Sergio Rabellino is the head of the ICT technical staff office of the Department of Computer Science, University of Turin. He co-operates with the research groups in Security, Eidomatics, High Performance Computing, Artificial Intelligence and E-learning. He is a Moodle Developer and hardware/software architect of elearning and HPC platforms. Technical head and architect of the Moodle based projects Start@Unito, Orient@mente, iLearn at the University, he counts more than 40 publications about elearning tools and methods.
ABSTRACT
La presentazione ha l'obiettivo di delineare i passi necessari alla configurazione delle GPU sui nodi di computazione di un sistema cloud basato su Openstack/Juju con una attenzione particolare alla manutenzione nel tempo della soluzione, frutto dell'esperienza biennale del Dipartimento di Informatica nel supportare differenti apparecchiature che normalmente si avvicendano nel datacenter. In aggiunta sono presentate delle valutazioni di performance di carichi di lavoro di tipo Deep Learning posti in relazione alla capacità dei diversi modelli di storage che sono predisposti nel servizio HPC4AI di sollecitare le capacità computazionali delle GPU.
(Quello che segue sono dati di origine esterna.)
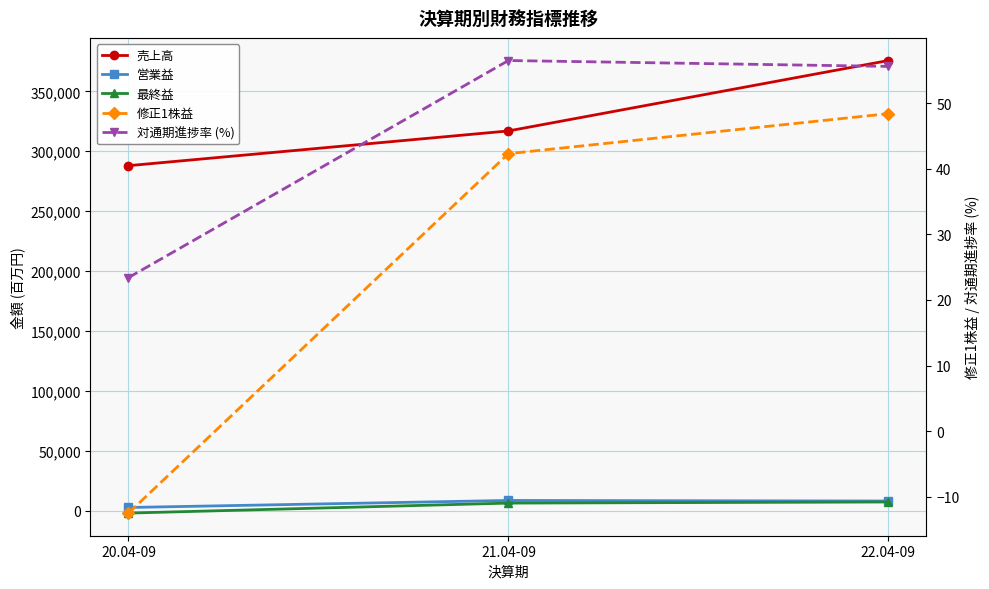

What is the total value across all series at 21.04-09?

332131.8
The presentation aims to outline the necessary steps for configuring the GPUs on the computation nodes of a cloud system based on Openstack / Juju with particular attention to the maintenance of the solution over time, the result of the two-year experience of the Computer Science Department of Torino in supporting different devices that normally alternate in the datacenter. In addition, performance evaluations of Deep Learning workloads are presented about the ability of the different storage models that are set up in the HPC4AI service to solicit the computational capabilities of the GPUs.